Background
The genotype data can be stored like:
01212
where, 0 and 2 are homozygotes, 1 is the heterozyges. Frequently they will be read into a Float64 matrix for some dot operations and GEMM things. My question is that if there is a faster way to read them as a float matrix than the bottom one I used. It is still cost 5+ times more time than the C++ codes.
Some binary operations
Binary I/O in C++
// write double array to binary
vector<double> dat;
// output
cout.write(reinterpret_cast<char*>(&dat[0]), dat.size()*sizeof(double));
// input
double g[len];
cin.read(reinterpret_cast<char*>(g), len * sizeof(double));
The stdin/out can be of course changed to other streams. But they are very convenient to be redirected to or from other streams.
Binary I/O in Julia
# Output
# -- Suppose dat is an array of Float64
write(file, dat)
## Input
reinterpret(Float64, read(file))
Some test
Test codes for writing
# write.jl
@time open("x", "w") do io
for i in 1:1000
for j in 1:600000
print(io, rand(0:2))
end
print(io, '\n')
end
end
//write.cpp
#include <iostream>
#include <random>
using namespace std;
int main(int argc, char *argv[])
{
ios_base::sync_with_stdio(false);
mt19937 rng;
uniform_int_distribution<int> uni(0,2);
for(auto i{0}; i<1000; ++i){
for(auto j{0}; j<600000; ++j) cout<<uni(rng);
cout<<'\n';
}
return 0;
}
Test results
g++ -O2 -Wall -std=c++17 write.cpp
time ./a.out >y
# real 0m22.186s
# user 0m19.984s
# sys 0m0.304s
time Julia write.jl
# 52.034295 seconds (1.20 G allocations: 53.649 GiB, 0.91% gc time)
#real 0m52.155s
#user 0m50.501s
#sys 0m1.537s
Test codes for reading
Note, I will convert those 012
to double for later GEMM.
# read.jl
gt = Float64[]
@time for line in eachline("x")
for c in line
push!(gt, Float64('c'-'0'))
end
end
#include <iostream>
#include <vector>
using namespace std;
int main(int argc, char *argv[])
{
ios_base::sync_with_stdio(false);
vector<double> gt;
for(string line; getline(cin, line);)
for(const auto&c:line) gt.push_back(c-'0');
return 0;
}
time Julia read.jl
# 17.118777 seconds (12.37 k allocations: 5.692 GiB, 1.53% gc time)
#real 0m17.346s
#user 0m10.429s
#sys 0m7.269s
gpp -O2 -Wall -std=c++17 read.cpp
time ./a.out <y
#real 0m3.263s
#user 0m0.894s
#sys 0m2.330s
Above can be much better if not to use vector
, but to deal the file line by line. The latter can increase the speed of the c++ codes by 8~9 times, meaning it is tens of times faster than the Julia codes.

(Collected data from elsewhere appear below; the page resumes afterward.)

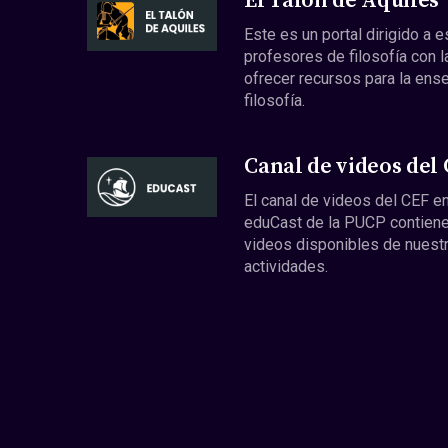
El Talón de Aquiles
Este es un portal dirigido a 
profesores de filosofía con l
ofrecer recursos para la ens
filosofía.
Canal de videos del
El canal de videos del CEF en
eduCast de la PUCP contiene
videos disponibles de nuest
actividades.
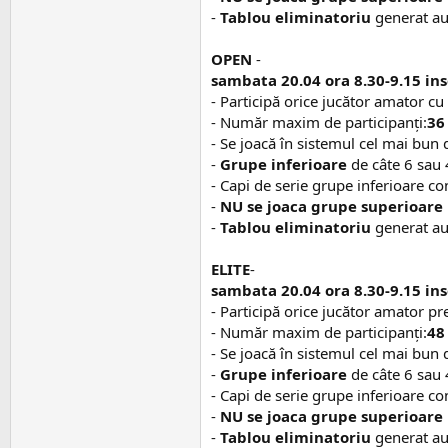
-
Tablou eliminatoriu
generat aut
OPEN
-
sambata 20.04 ora 8.30-9.15 insc
- Participă orice jucător amator c
- Număr maxim de participanţi:
36
- Se joacă în sistemul cel mai bun d
-
Grupe inferioare
de câte 6 sau 4
- Capi de serie grupe inferioare c
-
NU se joaca g
rupe superioare
-
Tablou eliminatoriu
generat au
ELITE
-
sambata 20.04 ora 8.30-9.15 insc
- Participă orice jucător amator pr
- Număr maxim de participanţi:
48
- Se joacă în sistemul cel mai bun d
-
Grupe inferioare
de câte 6 sau 4
- Capi de serie grupe inferioare c
-
NU se joaca g
rupe superioare
-
Tablou eliminatoriu
generat aut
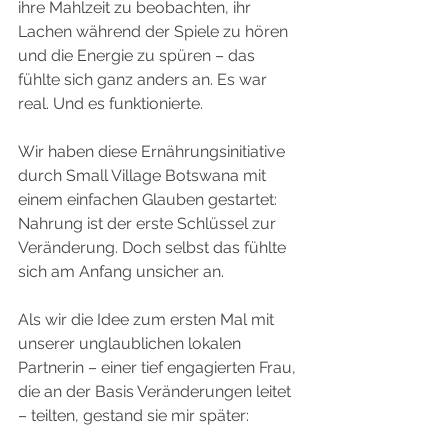
ihre Mahlzeit zu beobachten, ihr 
Lachen während der Spiele zu hören 
und die Energie zu spüren – das 
fühlte sich ganz anders an. Es war 
real. Und es funktionierte.
Wir haben diese Ernährungsinitiative 
durch Small Village Botswana mit 
einem einfachen Glauben gestartet: 
Nahrung ist der erste Schlüssel zur 
Veränderung. Doch selbst das fühlte 
sich am Anfang unsicher an.
Als wir die Idee zum ersten Mal mit 
unserer unglaublichen lokalen 
Partnerin – einer tief engagierten Frau, 
die an der Basis Veränderungen leitet 
– teilten, gestand sie mir später:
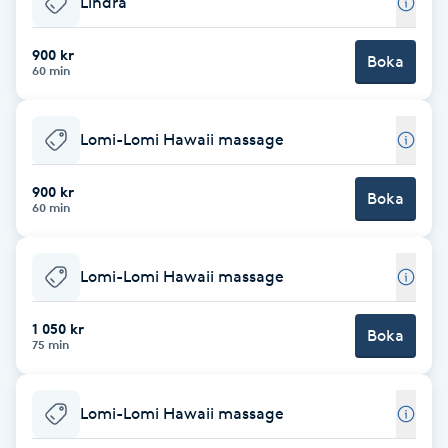
Lindra
Brynformning
900 kr
Boka
60 min
Brynfärgning
Lomi-Lomi Hawaii massage
Brynplockning
900 kr
Boka
Bröllopsuppsättning
60 min
C
Lomi-Lomi Hawaii massage
Celluliter
1 050 kr
Boka
Coachning
75 min
Color correction
Lomi-Lomi Hawaii massage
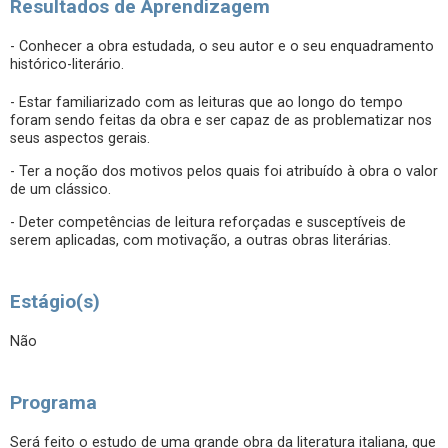
Resultados de Aprendizagem
- Conhecer a obra estudada, o seu autor e o seu enquadramento
histórico-literário.
- Estar familiarizado com as leituras que ao longo do tempo
foram sendo feitas da obra e ser capaz de as problematizar nos
seus aspectos gerais.
- Ter a noção dos motivos pelos quais foi atribuído à obra o valor
de um clássico.
- Deter competências de leitura reforçadas e susceptíveis de
serem aplicadas, com motivação, a outras obras literárias.
Estágio(s)
Não
Programa
Será feito o estudo de uma grande obra da literatura italiana, que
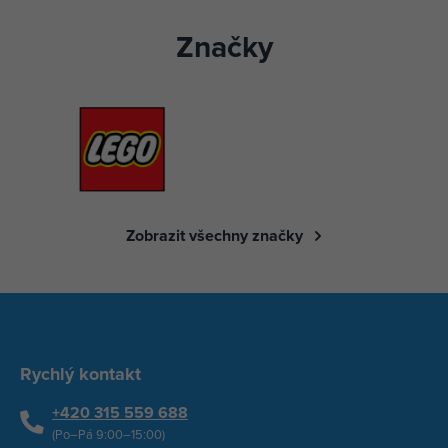
Značky
Zobrazit všechny značky
Rychlý kontakt
+420 315 559 688
(Po–Pá 9:00–15:00)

Use C++ to convert to double stream then read by Julia
// The converter
#include <iostream>
using namespace std;
int main(int argc, char *argv[])
{
ios_base::sync_with_stdio(false);
for(string line; getline(cin, line);){
size_t len(line.length());
double t[len];
for(size_t i{0}; i<len; ++i) t[i] = line[i]-'0';
cout.write(reinterpret_cast<char*>(t), sizeof(double)*len);
}
return 0;
}
@time t = reinterpret(Float64, read(pipeline("y", `./a.out`)))
# 11.728569 seconds (1.05 M allocations: 9.061 GiB, 2.63% gc time)
The time reduced from 17s to 12s, meaning it is worth of the effort.